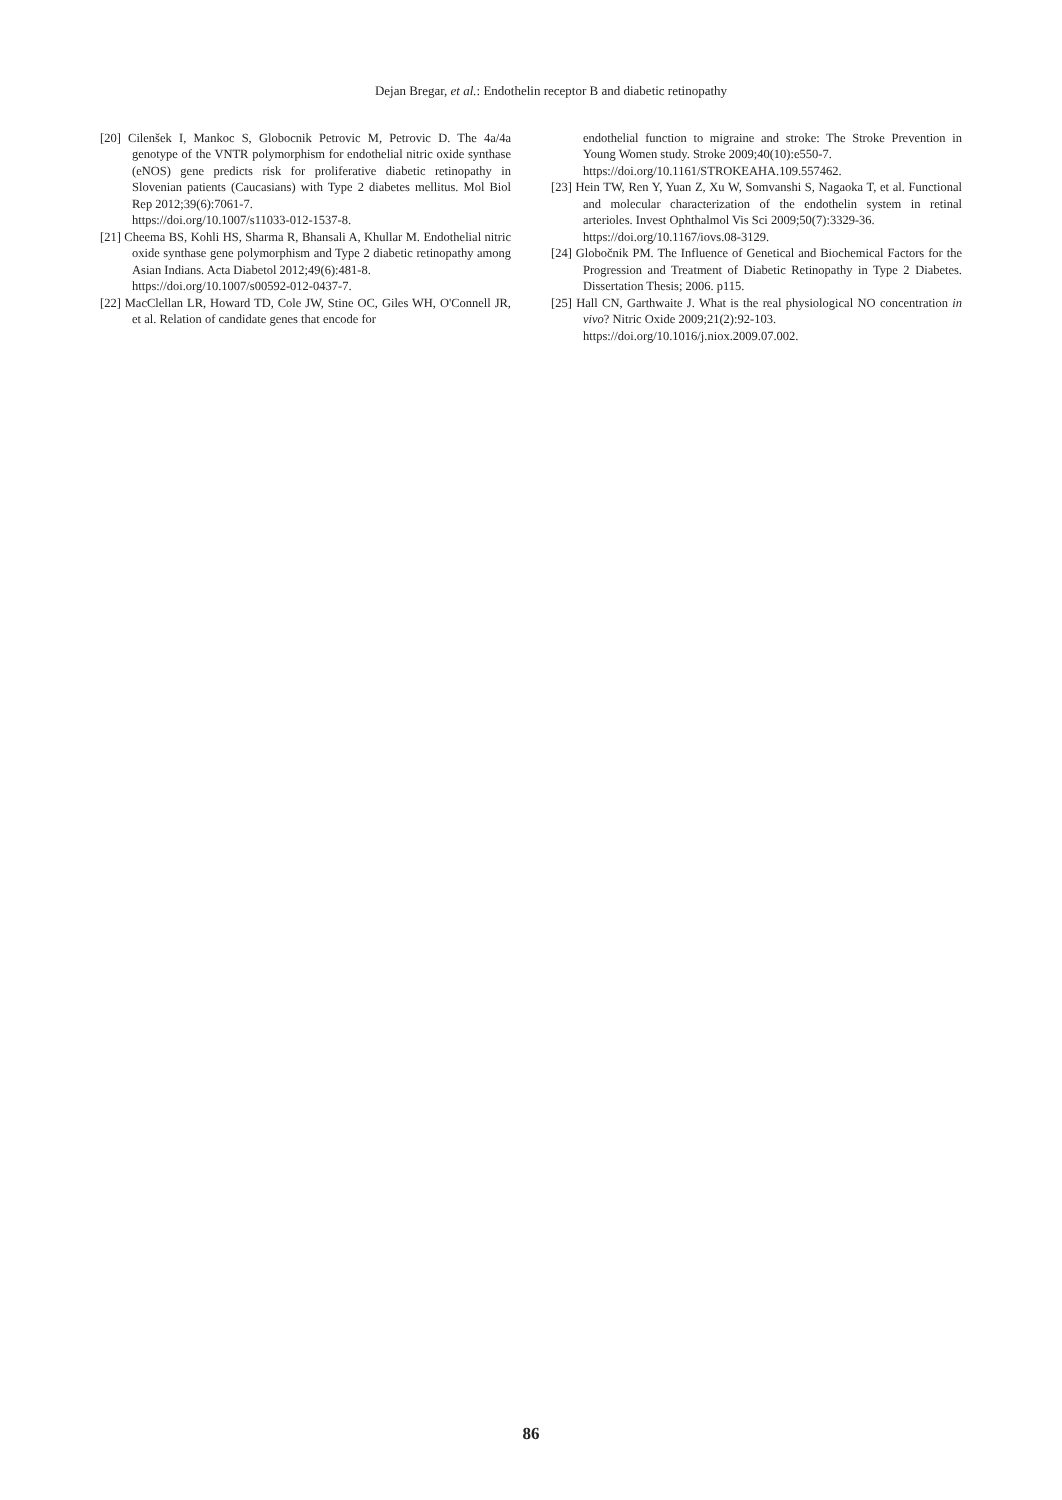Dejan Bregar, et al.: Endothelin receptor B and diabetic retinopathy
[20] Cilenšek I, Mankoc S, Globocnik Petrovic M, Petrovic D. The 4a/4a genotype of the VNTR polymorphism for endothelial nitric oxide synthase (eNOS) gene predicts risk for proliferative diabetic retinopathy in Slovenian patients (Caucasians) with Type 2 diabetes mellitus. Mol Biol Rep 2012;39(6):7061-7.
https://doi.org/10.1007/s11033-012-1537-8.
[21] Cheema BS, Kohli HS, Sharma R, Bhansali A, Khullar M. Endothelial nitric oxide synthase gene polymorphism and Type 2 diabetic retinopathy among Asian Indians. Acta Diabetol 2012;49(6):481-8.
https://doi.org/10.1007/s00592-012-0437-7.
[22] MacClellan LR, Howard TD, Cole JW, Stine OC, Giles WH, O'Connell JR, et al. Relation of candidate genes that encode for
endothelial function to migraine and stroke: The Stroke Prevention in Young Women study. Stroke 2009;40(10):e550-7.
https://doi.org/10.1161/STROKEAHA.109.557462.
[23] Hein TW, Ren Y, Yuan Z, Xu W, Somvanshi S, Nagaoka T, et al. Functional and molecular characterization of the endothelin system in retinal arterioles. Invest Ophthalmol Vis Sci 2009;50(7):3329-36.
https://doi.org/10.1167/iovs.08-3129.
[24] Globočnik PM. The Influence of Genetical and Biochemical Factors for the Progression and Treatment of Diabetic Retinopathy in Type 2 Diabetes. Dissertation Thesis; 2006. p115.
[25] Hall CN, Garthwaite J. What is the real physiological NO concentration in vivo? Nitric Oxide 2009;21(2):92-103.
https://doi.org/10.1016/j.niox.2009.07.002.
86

####################

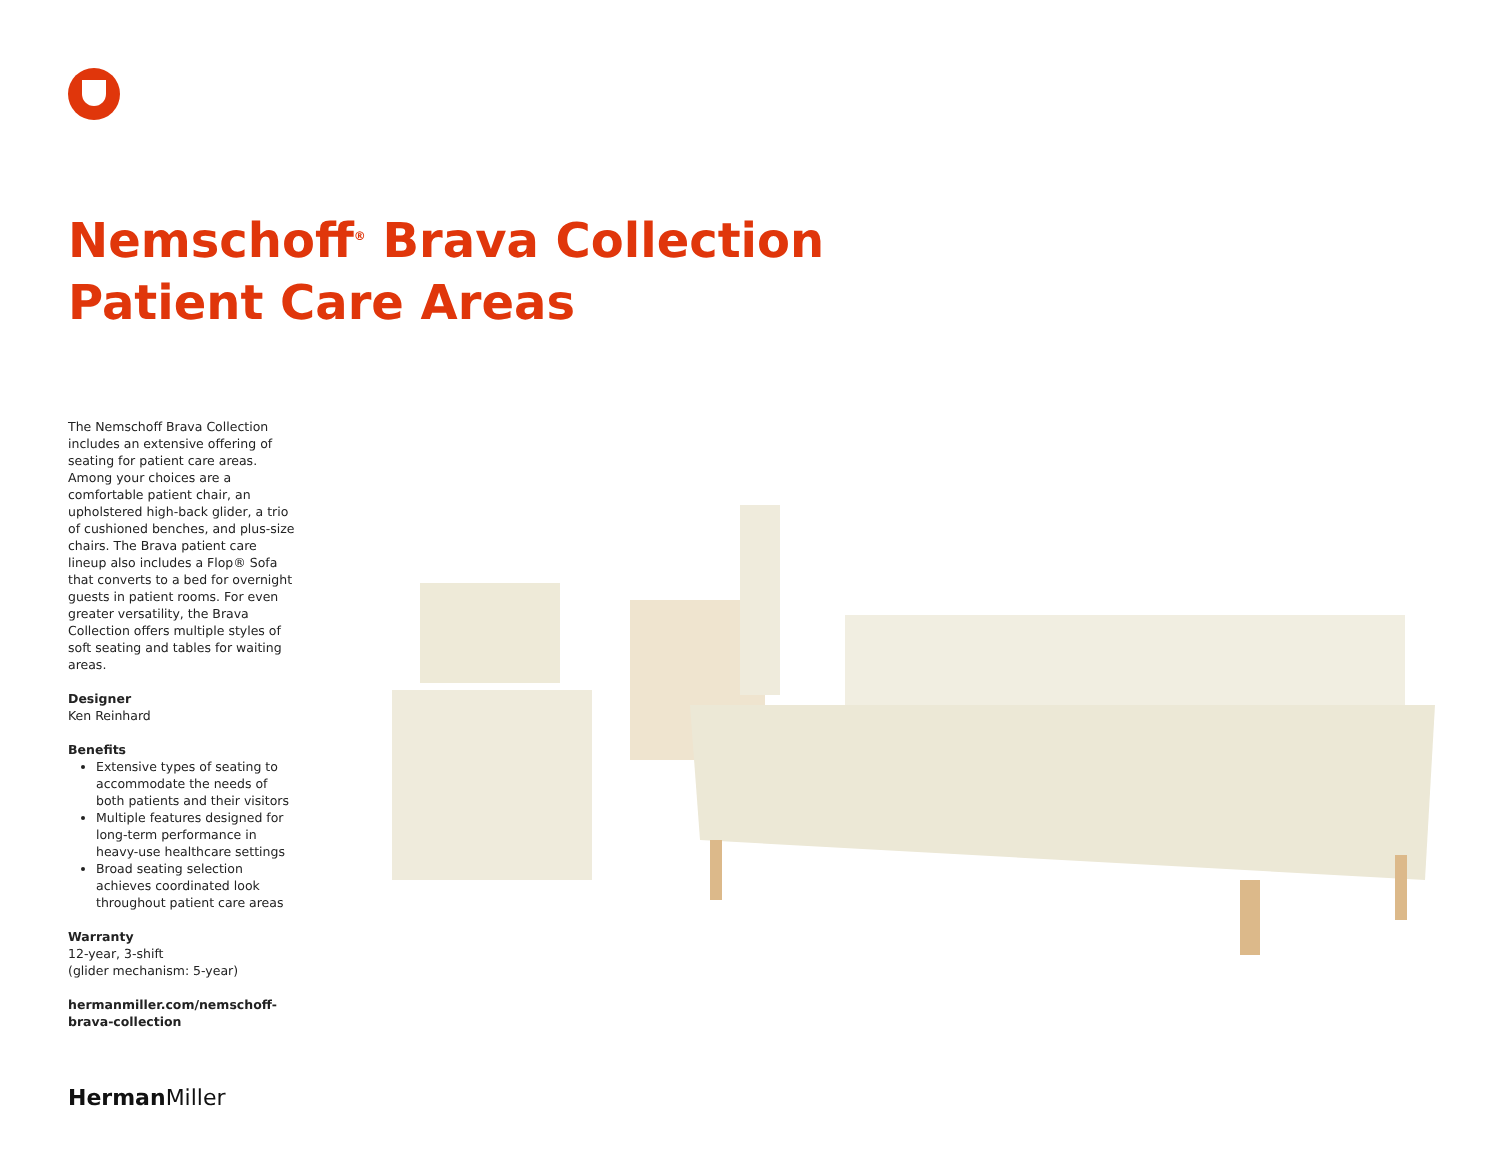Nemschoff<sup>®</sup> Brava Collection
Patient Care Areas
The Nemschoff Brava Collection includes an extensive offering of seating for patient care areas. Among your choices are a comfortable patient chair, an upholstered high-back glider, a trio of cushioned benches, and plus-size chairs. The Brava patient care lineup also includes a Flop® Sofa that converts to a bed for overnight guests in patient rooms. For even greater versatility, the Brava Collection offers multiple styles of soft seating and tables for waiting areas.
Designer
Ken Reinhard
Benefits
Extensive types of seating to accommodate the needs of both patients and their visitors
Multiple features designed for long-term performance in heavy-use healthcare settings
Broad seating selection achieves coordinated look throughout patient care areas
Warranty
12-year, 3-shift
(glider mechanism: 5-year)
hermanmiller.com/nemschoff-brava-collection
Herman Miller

####################

# [Problem statement]
In the records above, find the line with "https://doi.org/10.1007/s11033-012-1537-8."; write out exactly that line and each one after it, stopping after the line with "[22] MacClellan LR, Howard".

# [Written solution]
https://doi.org/10.1007/s11033-012-1537-8.
[21] Cheema BS, Kohli HS, Sharma R, Bhansali A, Khullar M. Endothelial nitric oxide synthase gene polymorphism and Type 2 diabetic retinopathy among Asian Indians. Acta Diabetol 2012;49(6):481-8.
https://doi.org/10.1007/s00592-012-0437-7.
[22] MacClellan LR, Howard TD, Cole JW, Stine OC, Giles WH, O'Connell JR, et al. Relation of candidate genes that encode for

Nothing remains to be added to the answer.